• Problem details: Please go through the records below and return every line holding the word "down".

• Data for analysis:

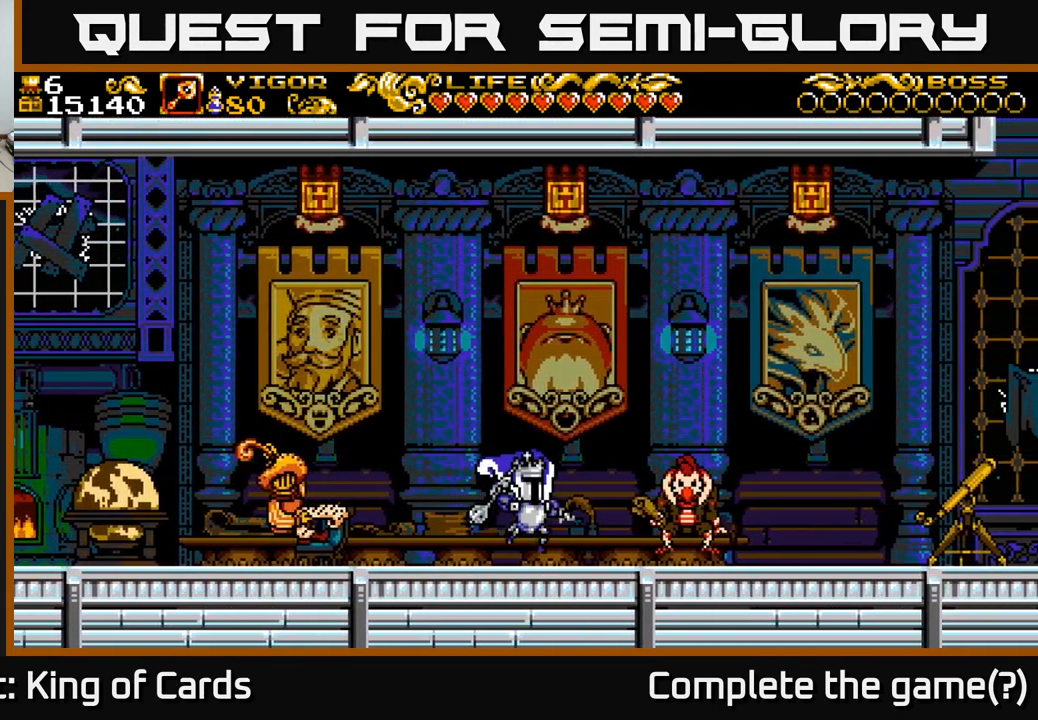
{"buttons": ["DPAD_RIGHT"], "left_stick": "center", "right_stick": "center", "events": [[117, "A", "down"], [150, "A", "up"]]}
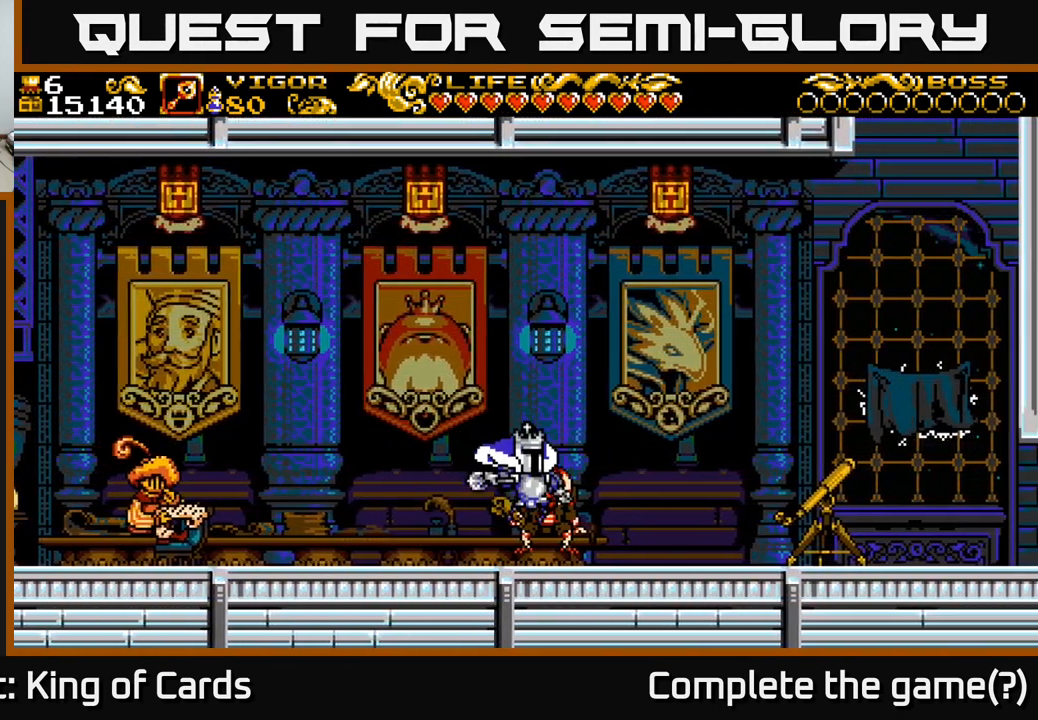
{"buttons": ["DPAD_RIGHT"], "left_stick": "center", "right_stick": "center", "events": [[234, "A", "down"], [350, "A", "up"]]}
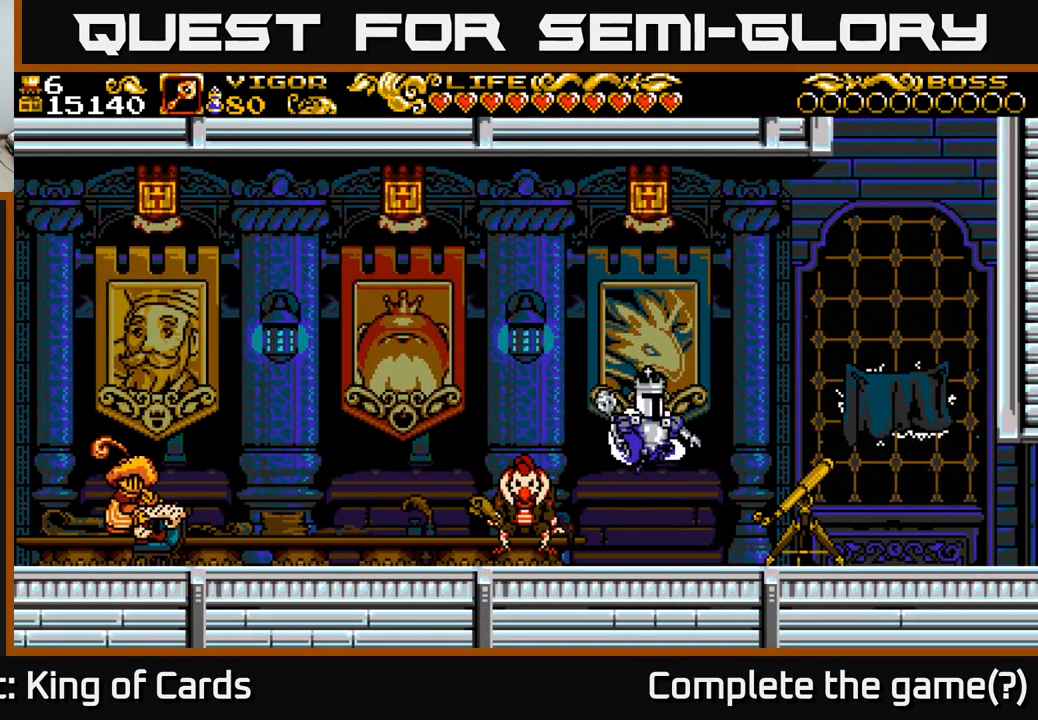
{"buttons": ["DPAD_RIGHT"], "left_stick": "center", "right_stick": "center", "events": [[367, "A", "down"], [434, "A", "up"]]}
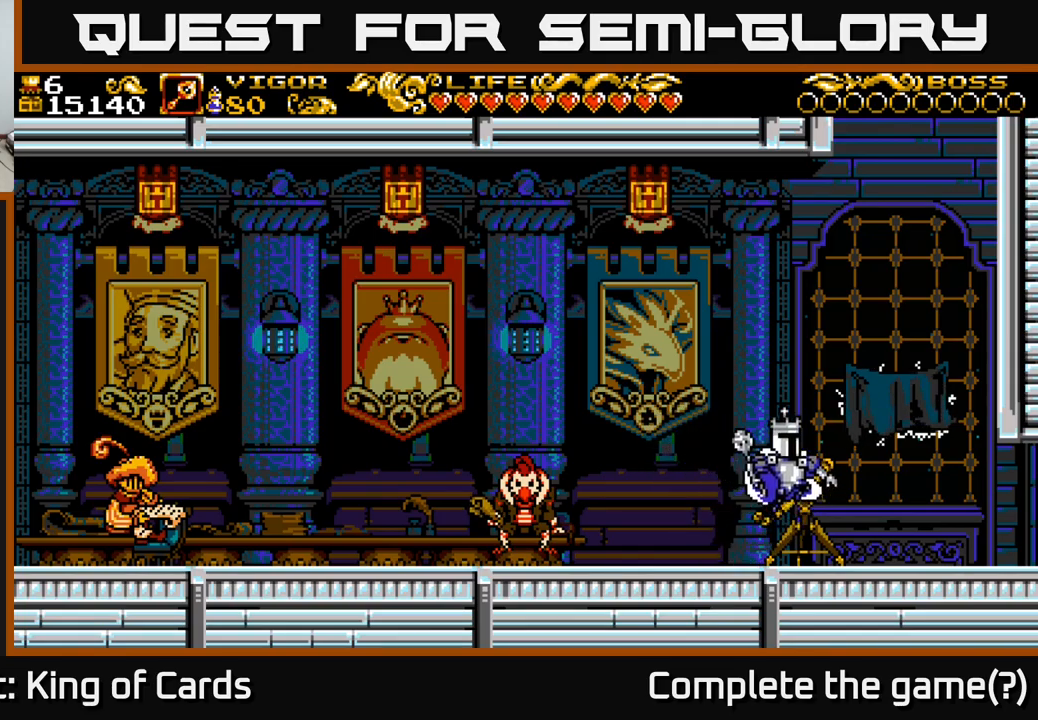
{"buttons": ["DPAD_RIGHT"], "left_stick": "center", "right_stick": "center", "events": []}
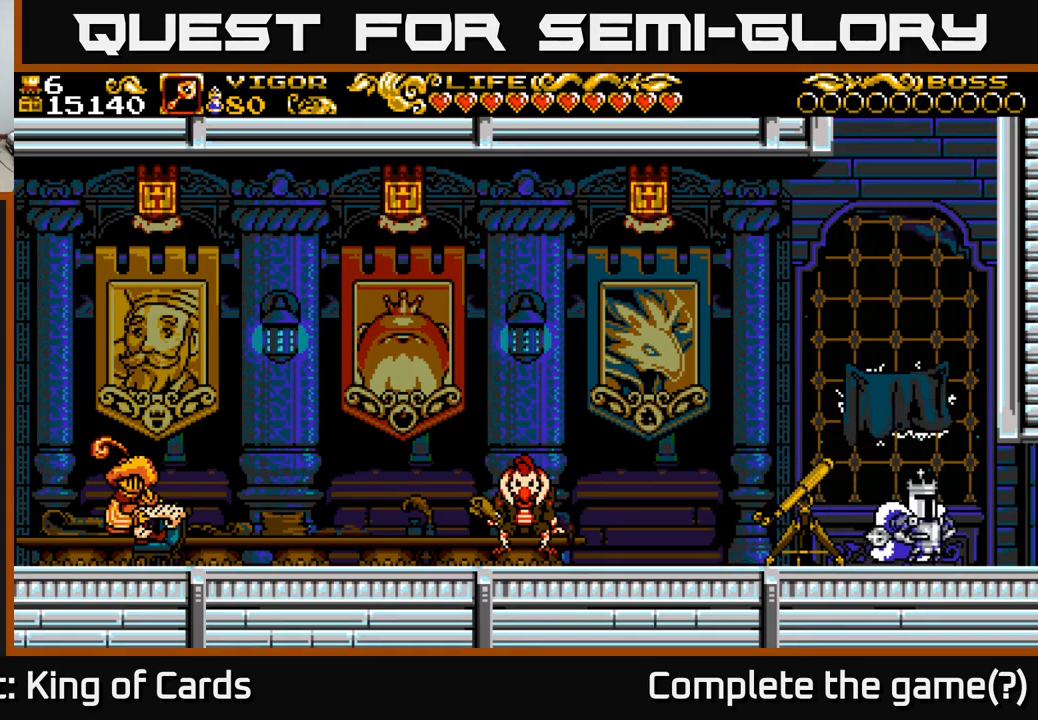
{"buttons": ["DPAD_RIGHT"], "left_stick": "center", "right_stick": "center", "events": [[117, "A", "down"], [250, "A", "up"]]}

• Answer space:
{"buttons": ["DPAD_RIGHT"], "left_stick": "center", "right_stick": "center", "events": [[117, "A", "down"], [150, "A", "up"]]}
{"buttons": ["DPAD_RIGHT"], "left_stick": "center", "right_stick": "center", "events": [[234, "A", "down"], [350, "A", "up"]]}
{"buttons": ["DPAD_RIGHT"], "left_stick": "center", "right_stick": "center", "events": [[367, "A", "down"], [434, "A", "up"]]}
{"buttons": ["DPAD_RIGHT"], "left_stick": "center", "right_stick": "center", "events": [[117, "A", "down"], [250, "A", "up"]]}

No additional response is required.